About the Compound Interest Calculator
This compound interest calculator projects how a starting balance grows when interest is earned on interest. Enter a principal, an annual rate and a number of years, optionally add a regular contribution for every period, and choose monthly, quarterly or yearly compounding. It returns the future value, the total you contributed, and the interest earned — the part that compounding created for you.
Small inputs produce surprising outputs: 1,000 at 7% compounded monthly for 30 years grows to over 8,100 without adding a cent, and regular deposits multiply that effect dramatically. Because the calculator recomputes the moment you type, it is ideal for exploring savings goals, investment scenarios and retirement projections side by side.
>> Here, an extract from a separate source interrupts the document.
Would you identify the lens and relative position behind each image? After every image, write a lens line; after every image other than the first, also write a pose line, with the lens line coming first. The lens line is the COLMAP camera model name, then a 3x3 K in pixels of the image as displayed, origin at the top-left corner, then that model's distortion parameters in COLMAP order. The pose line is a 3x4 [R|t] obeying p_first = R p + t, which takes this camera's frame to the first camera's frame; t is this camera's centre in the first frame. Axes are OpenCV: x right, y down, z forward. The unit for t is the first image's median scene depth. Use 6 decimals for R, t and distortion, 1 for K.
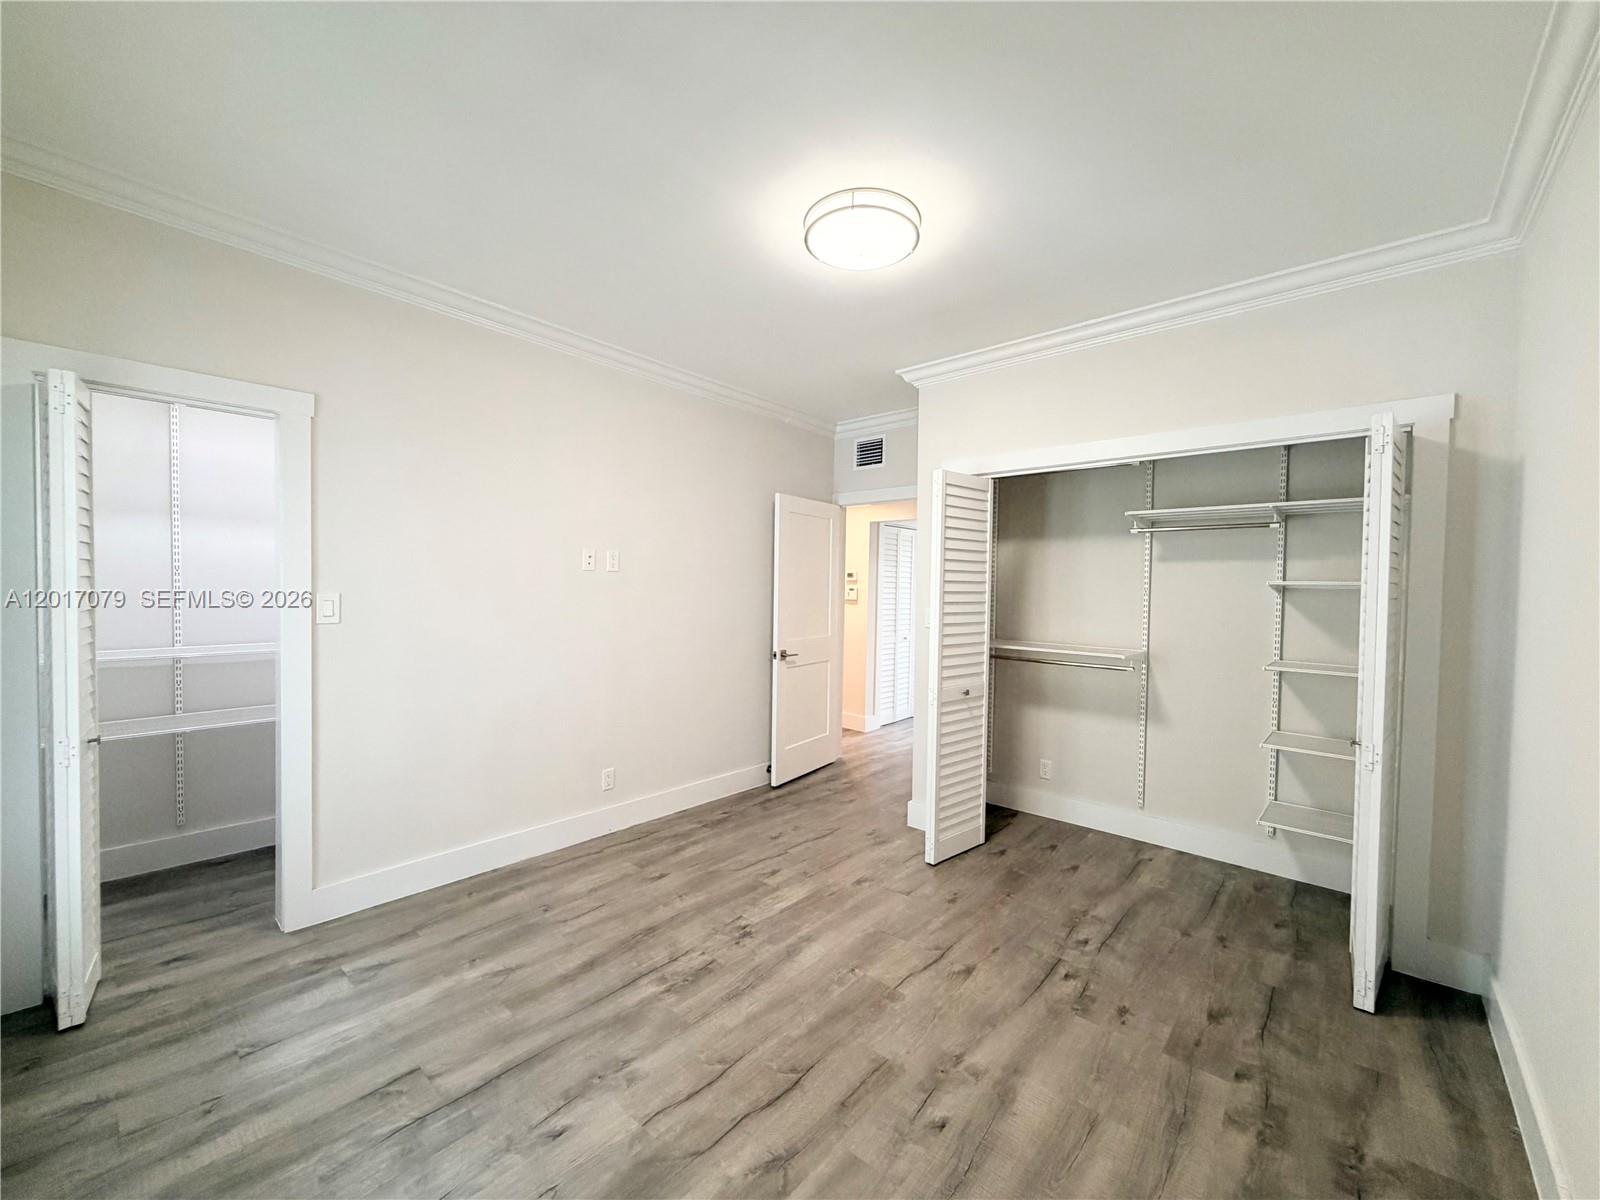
lens RADIAL K [[641.5, 0, 799.6], [0, 641.5, 606.4], [0, 0, 1]] dist [0.005722, 0.000085]
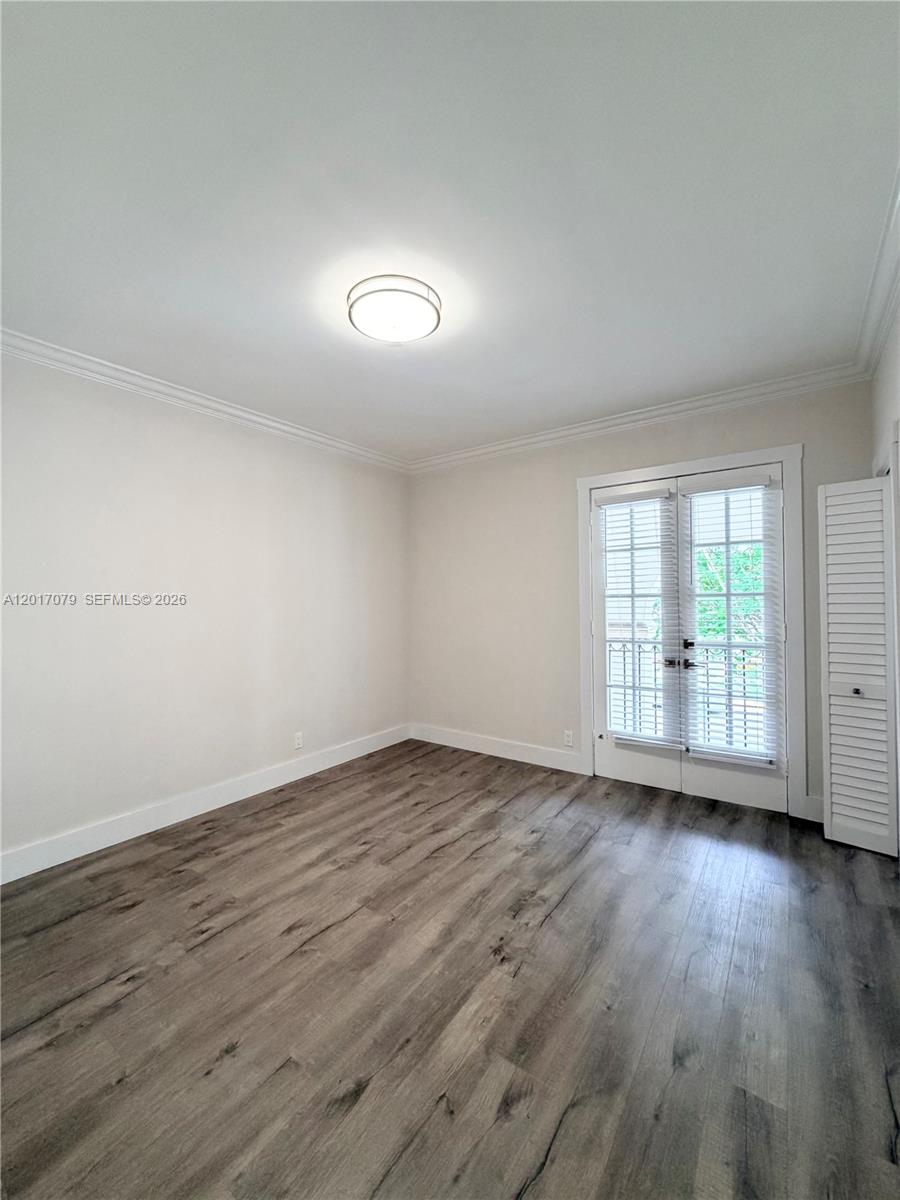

Everything runs client-side in your browser — free, instant, with no sign-up and nothing uploaded anywhere.
Features
- Monthly, quarterly or yearly compounding options
- Optional regular contribution every period
- Future value, contributions and interest shown separately
- Ideal for savings, investing and retirement planning
- Recalculates instantly as you change inputs
- Runs fully in your browser, no sign-up
How to calculate compound interest
- Enter your starting amount (the principal).
- Enter the annual interest rate and the number of years.
- Optionally add a contribution made every compounding period.
- Pick the compounding frequency: yearly, quarterly or monthly.
- Read the future value, total contributed and interest earned.
Frequently asked questions
What is the compound interest formula?
Without contributions, the future value is A = P × (1 + r/n)^(n×t), where P is the principal, r the annual rate as a decimal, n the compounding periods per year and t the years. With contributions, this calculator compounds period by period, adding your deposit after each interest step.
When are my contributions added?
Each contribution is applied at the end of every compounding period, after that period's interest is credited. If you compound monthly, the contribution field means a monthly deposit; if quarterly, a quarterly one. Match the frequency to how often you actually plan to save.
Which compounding frequency should I choose?
Use whatever your account or investment actually does: most savings accounts compound monthly, many bonds pay quarterly or yearly. More frequent compounding earns slightly more at the same nominal rate, because interest starts earning interest sooner. Try all three options to see the difference for your numbers.
What is the difference between simple and compound interest?
Simple interest is calculated only on the original principal, so growth is linear. Compound interest is calculated on the principal plus all previously earned interest, so growth accelerates over time. Over long horizons the gap becomes dramatic — that acceleration is what this calculator makes visible.
How long does it take to double my money?
A quick estimate is the Rule of 72: divide 72 by the annual rate. At 6% your money doubles in roughly 12 years; at 9%, about 8 years. Enter your own rate and years here to see the exact figure, including the boost from any regular contributions.